**Know before you go: This is expected to be a crowded show. Seating is first-come, first-served, very limited and prioritized for seniors and those with accessibility needs.
Please come early to reserve a spot. Picnic blankets and low lawn chairs encouraged.**
A Latin music legend since the mid-1960s, Joe Bataan was at the center of the New York City action as one of the early stars of Fania Records. His seductive combination of doo-wop vocals and boogaloo is one of the era’s defining sounds, though Bataan has never stayed in one groove for long. Born Bataan Nitollano to a Filipino father and African-American mother and raised in Spanish Harlem, he is the father of the Latin soul sound, crooning hits like “Gypsy Woman” and “Ordinary Guy.” Bataan went on to expand the sound in the ’70s with his Ghetto Records releases, co-coining the apt moniker “salsoul,” though he adapted to changing currents at the end of the decade with forays into disco and hip-hop, scoring the early rap hit “Rap-O Clap-O” in 1979. Stepping back from performing in the early ‘80s, he largely disappeared from the scene while working as a counselor for youth in detention facilities. Since returning to music in 2005, he’s reclaimed his title as the King of Latin Soul, and is still going strong at 80.

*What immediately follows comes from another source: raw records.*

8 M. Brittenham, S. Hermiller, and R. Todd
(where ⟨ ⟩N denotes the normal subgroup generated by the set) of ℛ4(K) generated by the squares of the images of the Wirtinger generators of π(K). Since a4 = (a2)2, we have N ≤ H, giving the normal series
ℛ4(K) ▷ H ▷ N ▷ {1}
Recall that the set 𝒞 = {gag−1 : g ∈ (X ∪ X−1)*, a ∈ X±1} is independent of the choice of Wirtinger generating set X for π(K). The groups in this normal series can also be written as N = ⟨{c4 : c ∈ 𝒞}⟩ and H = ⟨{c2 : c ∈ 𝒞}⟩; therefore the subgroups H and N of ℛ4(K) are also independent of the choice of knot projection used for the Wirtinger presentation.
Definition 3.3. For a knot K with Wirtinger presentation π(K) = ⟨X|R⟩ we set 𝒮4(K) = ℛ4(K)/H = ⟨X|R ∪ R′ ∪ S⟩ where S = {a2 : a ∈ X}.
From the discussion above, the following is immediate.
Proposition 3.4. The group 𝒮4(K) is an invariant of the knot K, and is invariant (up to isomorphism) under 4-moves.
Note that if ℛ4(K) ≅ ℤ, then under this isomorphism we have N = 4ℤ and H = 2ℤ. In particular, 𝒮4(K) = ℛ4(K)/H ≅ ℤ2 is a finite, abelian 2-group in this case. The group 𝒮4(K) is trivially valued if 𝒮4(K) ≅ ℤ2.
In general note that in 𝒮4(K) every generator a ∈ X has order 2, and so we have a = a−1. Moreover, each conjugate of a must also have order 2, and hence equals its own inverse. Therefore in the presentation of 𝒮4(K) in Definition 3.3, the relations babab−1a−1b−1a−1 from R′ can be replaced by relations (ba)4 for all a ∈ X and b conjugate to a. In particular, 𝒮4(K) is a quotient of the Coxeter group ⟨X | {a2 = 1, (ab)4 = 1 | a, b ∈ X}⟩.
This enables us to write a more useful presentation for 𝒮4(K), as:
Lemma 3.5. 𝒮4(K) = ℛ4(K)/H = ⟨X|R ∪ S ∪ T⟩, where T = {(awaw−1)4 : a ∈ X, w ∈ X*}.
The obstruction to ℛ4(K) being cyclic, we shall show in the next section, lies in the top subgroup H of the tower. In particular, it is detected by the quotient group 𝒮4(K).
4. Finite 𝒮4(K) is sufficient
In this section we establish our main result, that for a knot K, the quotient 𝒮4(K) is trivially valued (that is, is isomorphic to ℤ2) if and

A Festival regular since she was a child performing with La Familia Peña–Govea, the band run by her parents, La Doña (aka Cecilia Peña-Govea) has come into her own as one of the most charismatic and original voices defining the contemporary San Francisco scene. Drawing on the crowd-pleasing repertoire of Mexican and Caribbean styles and traditions she learned with her family, La Doña has crafted her own seductive sound blending reggaetón and hip hop beats with dance-inducing Latin American roots music.